■ **Source information**
◇ ◇ ◇ ◇

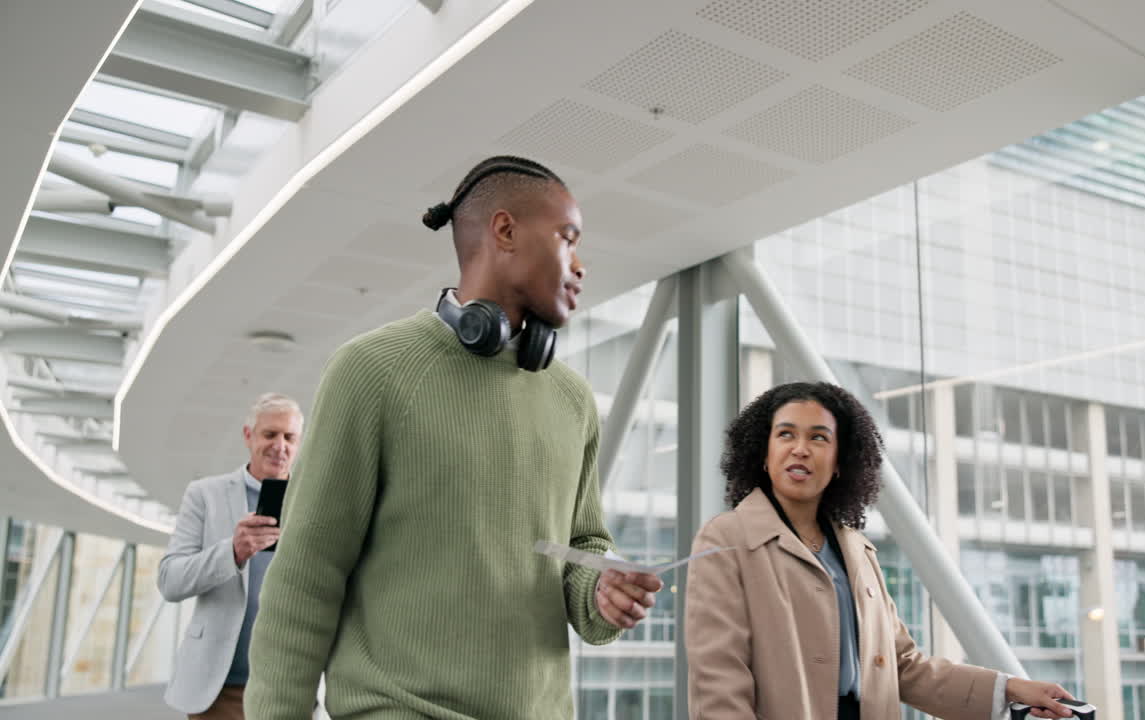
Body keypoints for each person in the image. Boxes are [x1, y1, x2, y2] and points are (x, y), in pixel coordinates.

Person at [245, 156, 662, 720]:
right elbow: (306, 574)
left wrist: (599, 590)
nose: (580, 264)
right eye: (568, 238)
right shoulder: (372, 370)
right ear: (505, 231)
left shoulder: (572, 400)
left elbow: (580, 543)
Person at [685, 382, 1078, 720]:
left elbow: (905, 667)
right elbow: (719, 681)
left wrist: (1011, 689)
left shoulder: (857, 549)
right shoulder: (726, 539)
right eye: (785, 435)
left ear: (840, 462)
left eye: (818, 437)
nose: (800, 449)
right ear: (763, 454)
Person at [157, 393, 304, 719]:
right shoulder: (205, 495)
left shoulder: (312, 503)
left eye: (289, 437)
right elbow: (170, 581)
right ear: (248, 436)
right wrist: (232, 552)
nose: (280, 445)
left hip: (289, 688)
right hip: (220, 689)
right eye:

◇ ◇ ◇ ◇

■ **Exercise prompt**
"left elbow: (580, 543)" marks the first line to print; reproduce that line and every line after it through the end of the listing above.

■ **Task response**
left elbow: (580, 543)
Person at [685, 382, 1078, 720]:
left elbow: (905, 667)
right elbow: (719, 681)
left wrist: (1011, 689)
left shoulder: (857, 549)
right shoulder: (726, 539)
right eye: (785, 435)
left ear: (840, 462)
left eye: (818, 437)
nose: (800, 449)
right ear: (763, 454)
Person at [157, 393, 304, 719]:
right shoulder: (205, 495)
left shoulder: (312, 503)
left eye: (289, 437)
right elbow: (170, 581)
right ear: (248, 436)
right wrist: (232, 552)
nose: (280, 445)
left hip: (289, 688)
right hip: (220, 689)
right eye:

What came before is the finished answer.